EXPLORE THE MATERIAL
(a) Translate this sentence from the Office action excerpt into Spanish: "The following is a quotation of the appropriate paragraphs of 35 U.S.C. 102 that form the basis for the rejections under this section made in this Office action:"
(b) Answer these from the Office action excerpt:
(i) Which claims are rejected under 35 U.S.C. 102(a)(1), and by which publication number are they anticipated?
(ii) In the discussion of claim 14, what is equated with the "receptive field size"?
(iii) In the discussion of claim 15, what may the CNN be trained to do using training data?

DOCUMENT EXTRACT
========

The following is a quotation of the appropriate paragraphs of 35 U.S.C. 102 that form the basis for the rejections under this section made in this Office action:
A person shall be entitled to a patent unless –

(a)(1) the claimed invention was patented, described in a printed publication, or in public use, on sale, or otherwise available to the public before the effective filing date of the claimed invention.


Claim(s) 14-16 is/are rejected under 35 U.S.C. 102(a)(1) as being anticipated by Aliabadi (US 2018/0096226).

As per claim 14, Aliabadi teaches an apparatus comprising: a multi-processor supporting execution of a Single Instruction Multiple Data (SIMD) instruction set [an implementation of CNNs on a computing device including multiple processors executing SIMD instructions (paras. 0028, 0067, etc.) from a memory (para. 0034, etc.)]; a SIMD register to be used when executing the SIMD instruction set [the SIMD instructions are executed using SIMD registers (para. 0031, etc.)]; a memory coupled to the multi-processor, the memory comprising instructions [an implementation of CNNs on a computing device including multiple processors executing SIMD instructions (paras. 0028, 0067, etc.) from a memory (para. 0034, etc.)] which when executed by the multi-processor cause the multi-processor to: generate a filter based on a receptive field size and a number of learnable parameters [a kernel of a CNN is divided into multiple runnels (filters) (para. 0006, etc.) each based on a number of weights (learnable parameters) that is based on a size of SIMD registers used for SIMD instructions (para. 0031, etc.) and a size of a number of feature maps (receptive field size) (para. 0256, etc.)], the number of [a kernel of a CNN is divided into multiple runnels (filters) (para. 0006, etc.) each based on a number of weights (learnable parameters) that is based on a size of SIMD registers used for SIMD instructions (para. 0031, etc.) and a size of a number of feature maps (receptive field size) (para. 0256, etc.)]; and embed the filter in a channel of a convolutional neural network (CNN), the CNN comprising a plurality of channels, wherein the CNN is executed by the multi-processor using the filter and the SIMD instruction set [each layer of the CNN including the kernels including the runnels has M input channels to the runnels (para. 0030, etc.) and the CNN is executed using SIMD instructions on a SIMD processor (para. 0067)].

As per claim 15, Aliabadi teaches the memory further comprising instructions which, when executed by the multi-processor, cause the multiprocessor to: generate a plurality of filters based on the receptive field size and the number of learnable parameters, the number of learnable parameters being arranged in a second configuration in one filter of the plurality of filters [a kernel of a CNN is divided into multiple runnels (filters) (para. 0006, etc.) each based on a number of weights (learnable parameters) that is based on a size of SIMD registers used for SIMD instructions (para. 0031, etc.) and a size of a number of feature maps (receptive field size) (para. 0256, etc.)], wherein the first configuration is different from the second configuration [the CNN may be trained to learn and modify the parameters of the model using training data (para. 0025, etc.) (modifying the sets of weights in the filters during the training causing them to be different)]; and embed the one filter in a second channel of the CNN [each layer of the CNN including the kernels including the runnels includes a number of channels (para. 0030, etc.)].

========

SOURCE MATERIAL

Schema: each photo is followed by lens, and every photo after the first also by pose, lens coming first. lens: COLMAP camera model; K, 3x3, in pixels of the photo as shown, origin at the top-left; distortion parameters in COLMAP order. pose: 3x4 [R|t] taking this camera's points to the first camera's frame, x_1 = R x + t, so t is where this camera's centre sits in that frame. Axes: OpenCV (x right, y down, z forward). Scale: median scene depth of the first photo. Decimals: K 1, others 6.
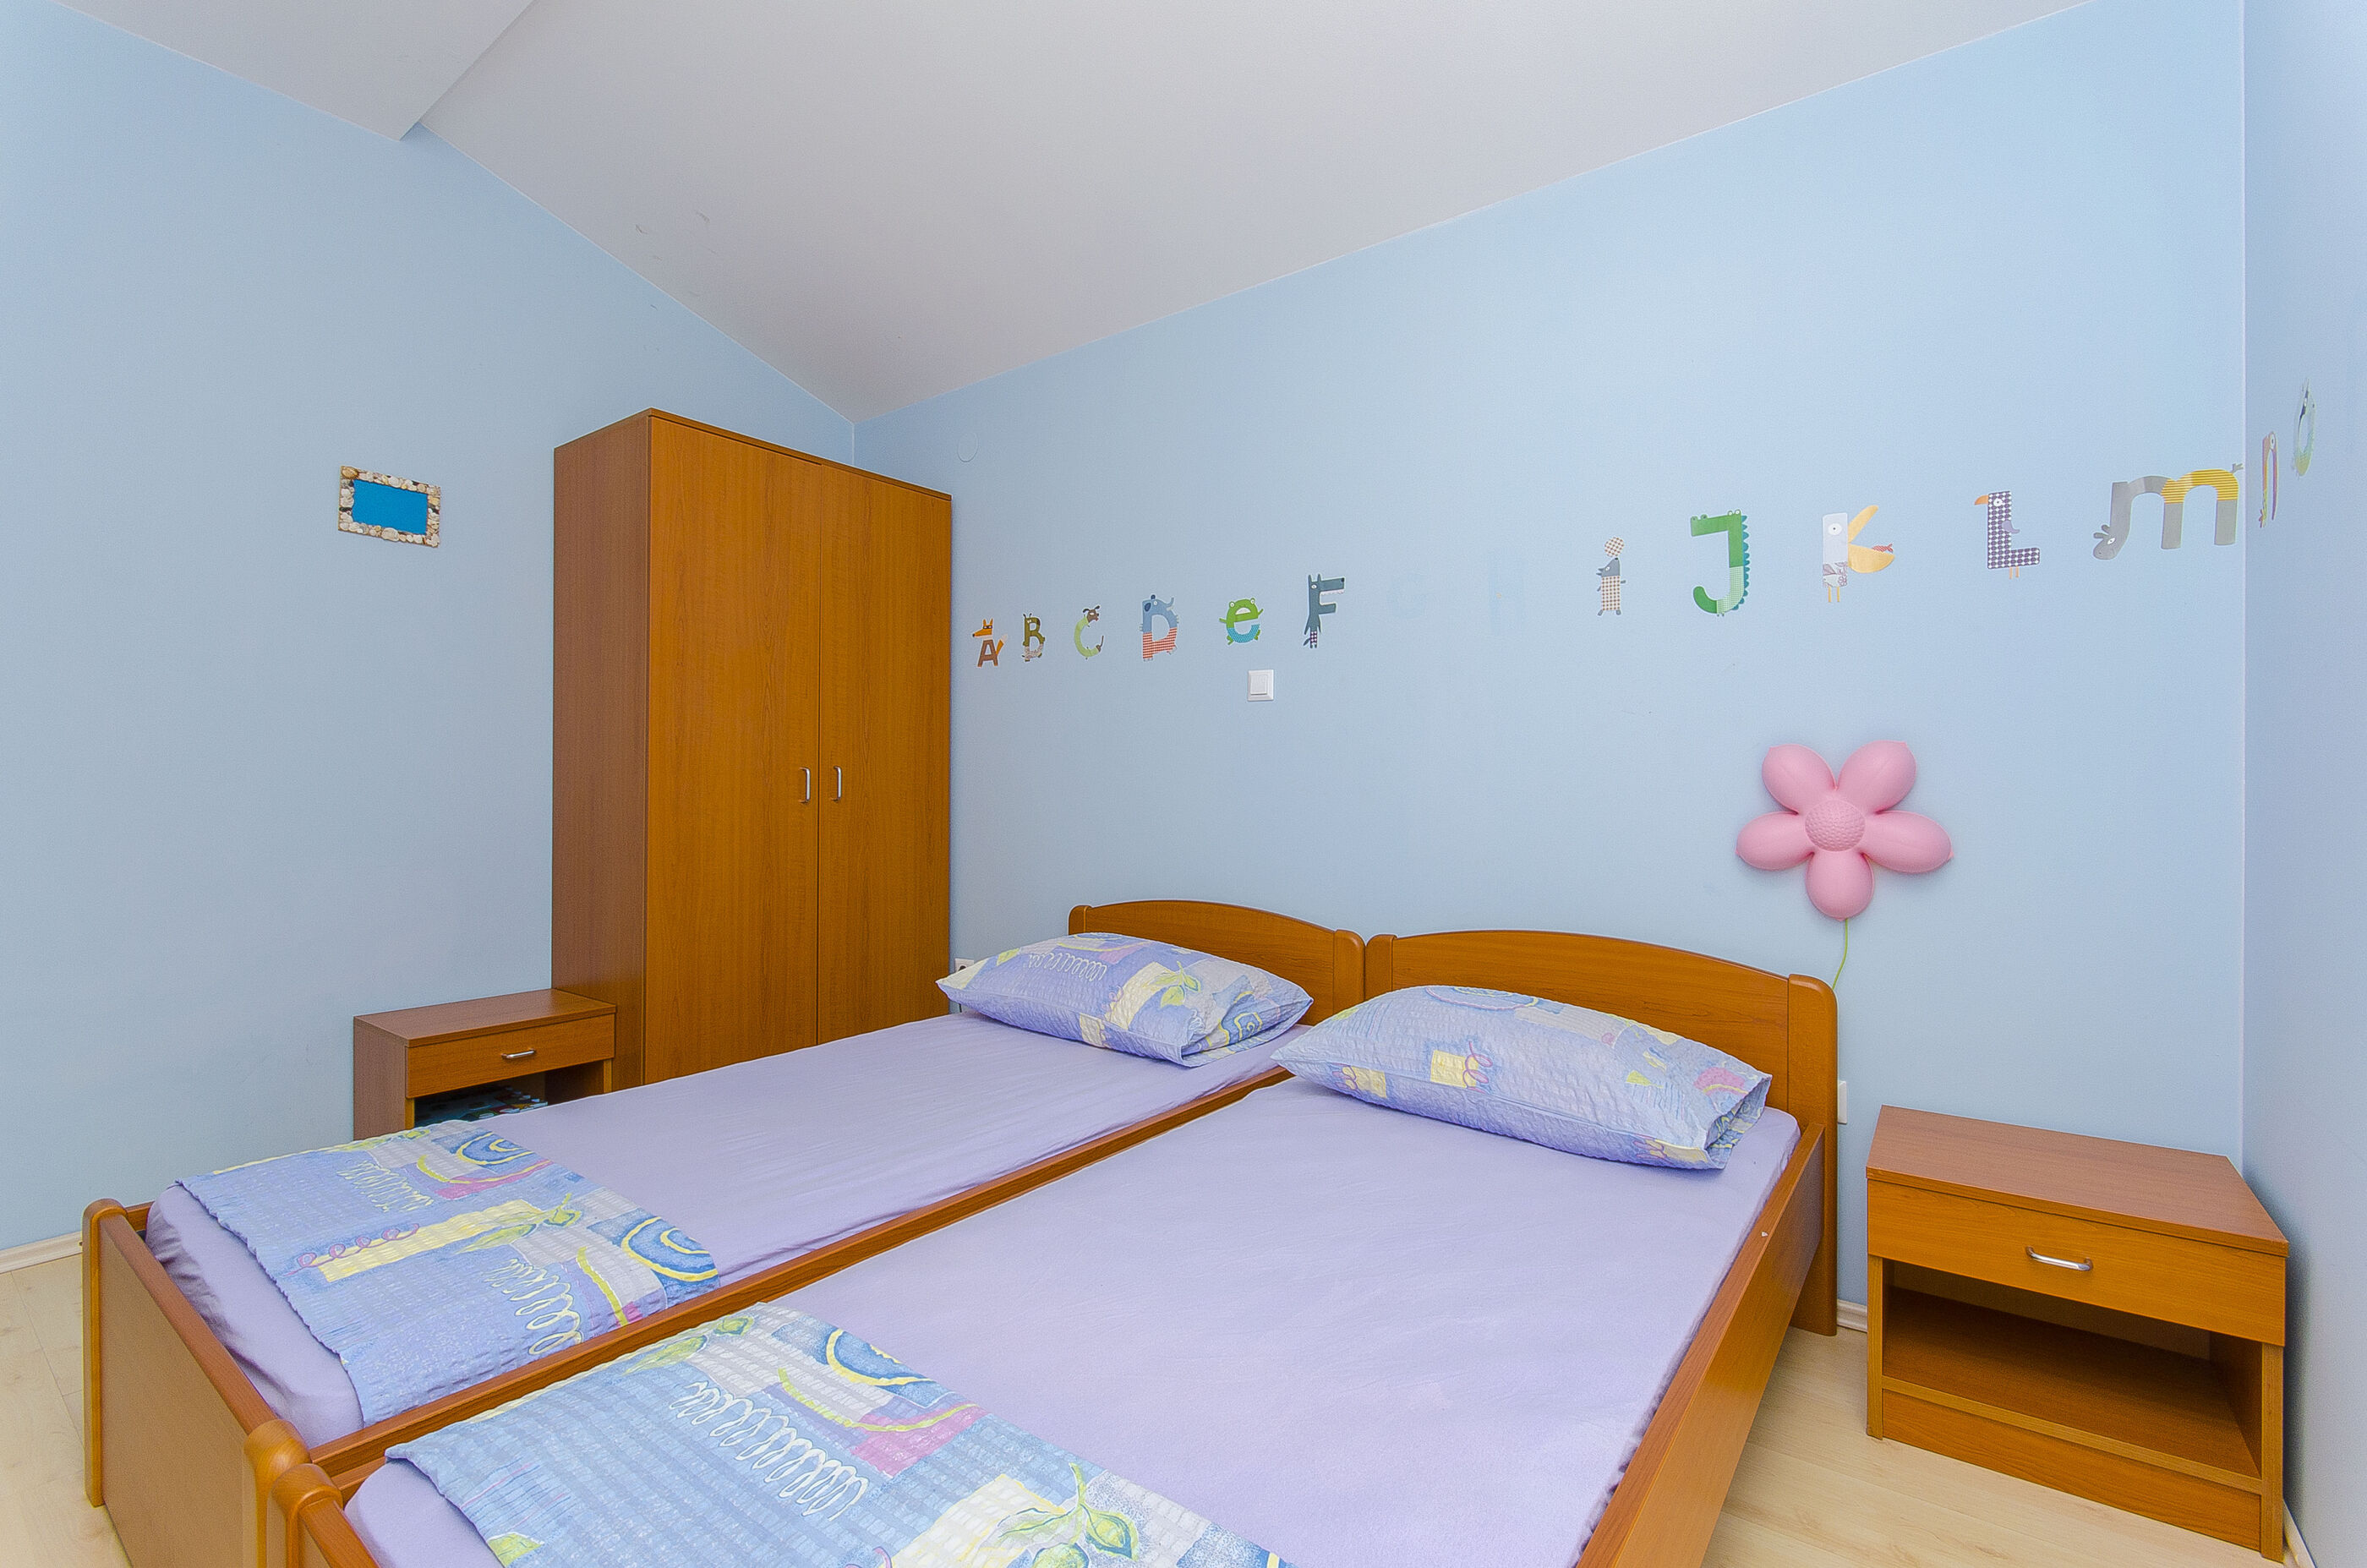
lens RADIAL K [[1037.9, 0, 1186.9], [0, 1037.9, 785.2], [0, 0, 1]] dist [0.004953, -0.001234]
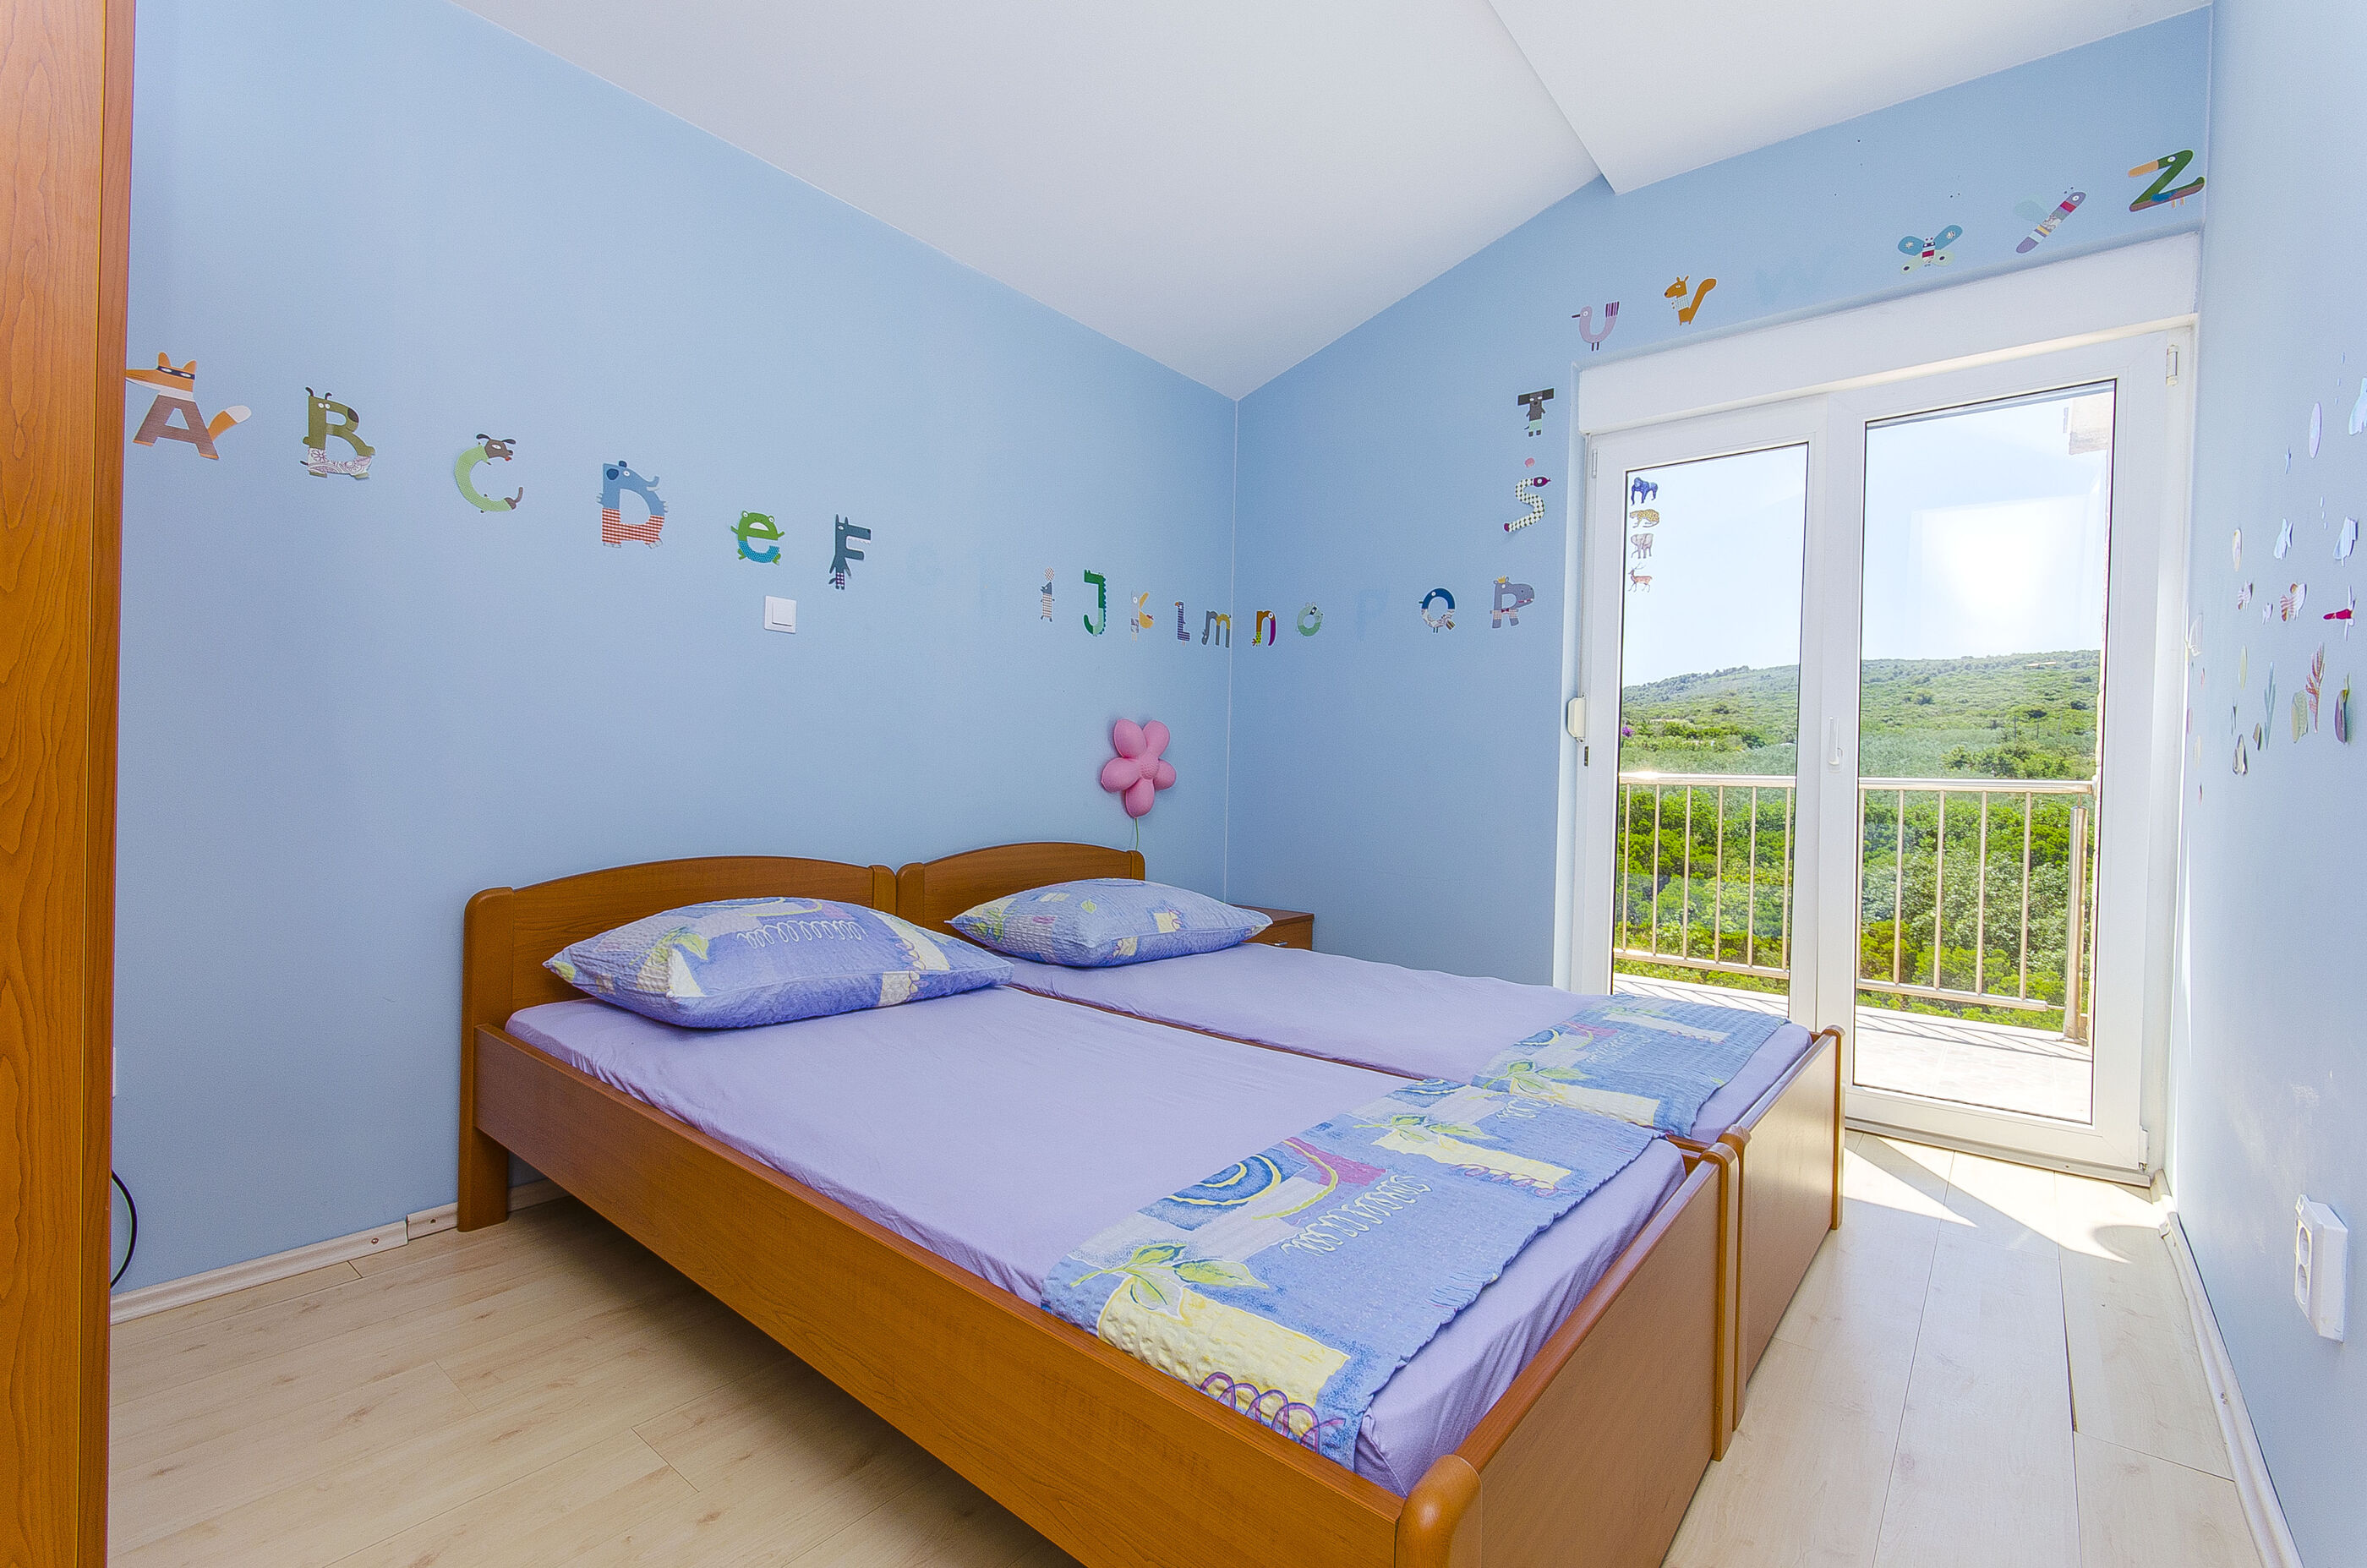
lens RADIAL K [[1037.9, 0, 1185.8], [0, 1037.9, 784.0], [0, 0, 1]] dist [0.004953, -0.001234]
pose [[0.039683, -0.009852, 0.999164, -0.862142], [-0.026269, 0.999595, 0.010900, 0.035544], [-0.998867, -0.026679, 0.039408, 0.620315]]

========

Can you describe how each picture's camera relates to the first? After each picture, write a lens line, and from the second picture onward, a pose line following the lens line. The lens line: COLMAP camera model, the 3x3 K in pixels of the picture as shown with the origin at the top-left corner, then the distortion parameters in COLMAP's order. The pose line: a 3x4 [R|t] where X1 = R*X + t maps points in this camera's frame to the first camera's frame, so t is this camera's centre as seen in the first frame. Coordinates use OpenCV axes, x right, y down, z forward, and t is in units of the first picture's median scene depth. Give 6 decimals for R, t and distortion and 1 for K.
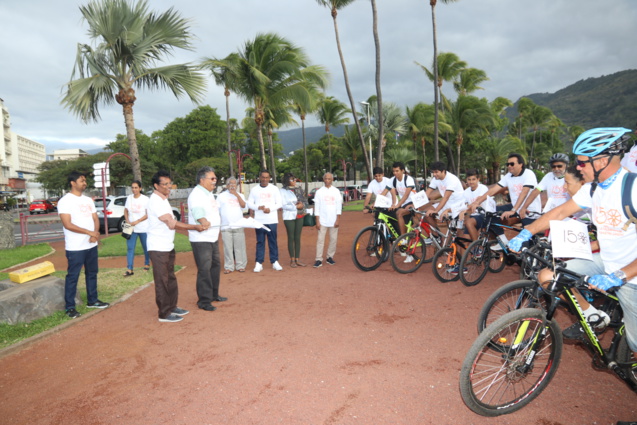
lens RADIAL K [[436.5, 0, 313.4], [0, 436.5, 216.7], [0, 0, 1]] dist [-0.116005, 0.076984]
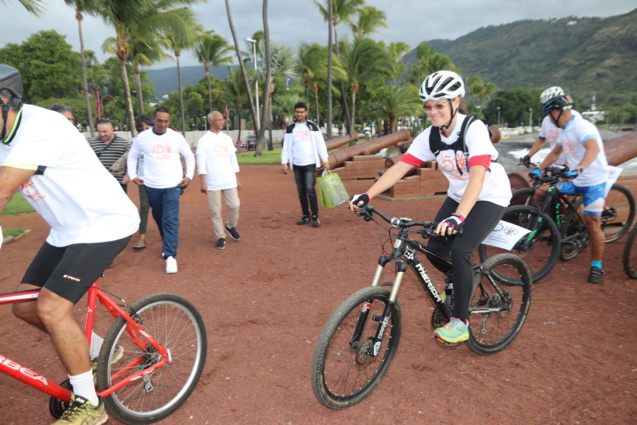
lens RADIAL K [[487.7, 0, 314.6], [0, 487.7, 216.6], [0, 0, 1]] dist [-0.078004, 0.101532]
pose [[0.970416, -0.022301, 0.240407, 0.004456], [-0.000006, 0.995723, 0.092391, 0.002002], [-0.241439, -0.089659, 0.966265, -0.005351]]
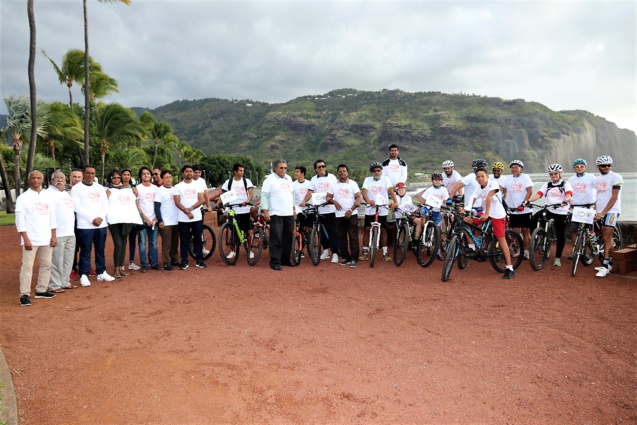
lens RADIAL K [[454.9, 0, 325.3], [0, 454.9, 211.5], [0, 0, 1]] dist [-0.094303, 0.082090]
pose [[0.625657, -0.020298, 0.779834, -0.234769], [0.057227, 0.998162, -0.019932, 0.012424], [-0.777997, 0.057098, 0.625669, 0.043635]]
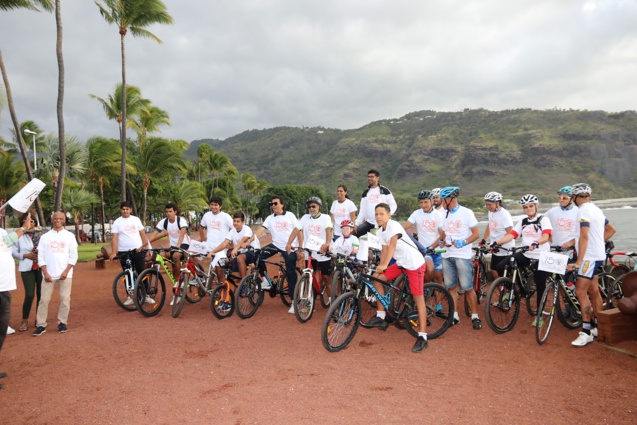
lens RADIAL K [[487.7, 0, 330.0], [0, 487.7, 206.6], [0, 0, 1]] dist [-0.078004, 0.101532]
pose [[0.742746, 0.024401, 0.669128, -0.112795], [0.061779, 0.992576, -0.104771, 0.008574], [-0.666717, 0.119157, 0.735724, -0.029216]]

========

RESULTS OF THE TASKS
(a) A continuación se cita el texto de los párrafos pertinentes de 35 U.S.C. 102 que constituyen el fundamento de los rechazos formulados conforme a esta sección en esta acción de la Oficina:

(b)
(i) Claims 14-16, anticipated by Aliabadi (US 2018/0096226).
(ii) A size of a number of feature maps.
(iii) Learn and modify the parameters of the model.